Structured data remains crucial for appearing in search results. It can give you an organic advantage if your competitors don't have it, which many don't because, well... it's complicated and tedious.

Schema markup is the structured data framework that Google uses most often to display rich search results for business listings, recipes, products, news articles or paywalled content. It's just a little bit of back-end code that assures crawlers: "These are the facts about my website." Properly implemented schema markup creates a knowledge graph, which helps search engines map relevant information to your brand.

Schema is best added at the template level during site development. In my experience, that rarely happens unless the developers are exceptionally well-versed in SEO. For small websites, someone like me jumps in to hard-code necessary schema, or devs make edits to existing templates.

If you'd like to add schema markup to websites without extensive development support, I recommend Schema App.

Schema App at a glance

Visual review of Schema App: Provides a new level of analytics, is cutting-edge, and integrates with common tools at the monthly price of a single steak dinner. This tool is finely-tuned, single-user and has a learning curve.

Schema App offers four paid tools to add, measure and monitor recommended schema to the back-end of a website:

  • Schema App Editor is fantastic for most websites under 100 pages, works at the individual page level, recommending missing Schema for already published content
  • Schema App Highlighter works at the template level, recommending missing Schema for complex templates across large websites
  • Schema App Analyzer, currently included in the Editor product, finds errors in markup across websites
  • Schema Performance Analytics, an upgrade, reports on structured data performance, slicing and dicing Search Console Data so it's more usable and actionable

Half of what you're paying for with Schema App is the tech, which is impressive on its own. But the other half is the deep expertise of its team. Schema markup is broad, complex, and immensely hierarchical for most unstructured minds. It's code, so an errant comma or bracket can break the whole thing.

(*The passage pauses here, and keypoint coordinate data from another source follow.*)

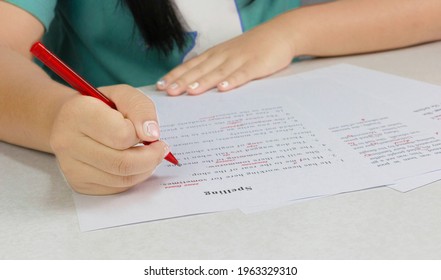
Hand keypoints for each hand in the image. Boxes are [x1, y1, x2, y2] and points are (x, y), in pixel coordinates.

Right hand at [50, 85, 167, 194]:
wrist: (71, 121)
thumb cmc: (101, 106)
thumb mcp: (123, 95)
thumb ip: (141, 108)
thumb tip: (152, 135)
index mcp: (77, 114)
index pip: (121, 135)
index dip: (141, 134)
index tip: (149, 131)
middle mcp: (67, 142)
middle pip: (122, 163)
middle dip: (151, 157)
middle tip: (161, 149)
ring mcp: (70, 167)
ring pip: (121, 179)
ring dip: (145, 169)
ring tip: (150, 155)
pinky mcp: (78, 183)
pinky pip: (116, 188)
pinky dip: (133, 178)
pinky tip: (134, 164)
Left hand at [157, 20, 294, 94]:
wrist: (279, 33)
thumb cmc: (252, 48)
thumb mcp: (229, 55)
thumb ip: (214, 68)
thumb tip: (194, 82)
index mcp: (216, 54)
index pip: (191, 65)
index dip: (176, 75)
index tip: (161, 86)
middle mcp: (223, 56)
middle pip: (200, 69)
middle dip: (183, 80)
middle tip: (169, 92)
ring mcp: (239, 60)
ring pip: (218, 72)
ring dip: (203, 81)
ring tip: (189, 91)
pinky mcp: (256, 65)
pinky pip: (242, 74)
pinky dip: (232, 81)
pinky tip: (223, 89)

I've only seen a preview of Schema App's more pricey tools, but their free trial version of Editor is great for most websites under 100 pages with minimal templated content. The biggest drawback of Schema App Editor is its impermanence: if you change page content, you'll likely want to review the schema you've implemented on Editor again.

If you're serious about improving search results for articles, products, recipes, or reviews at an enterprise level, the pros on the Schema App team will help you out with error-free implementation and guidance with Highlighter.

For those who can't swing the $30/month for Editor or the much steeper Schema Highlighter, Schema app has a free email course, Wikidata lookup tool, and Schema paths tool.

Structured data is crucial to findability for search engines, or even in app or internal search results. Schema App makes its complexity more manageable and measurable.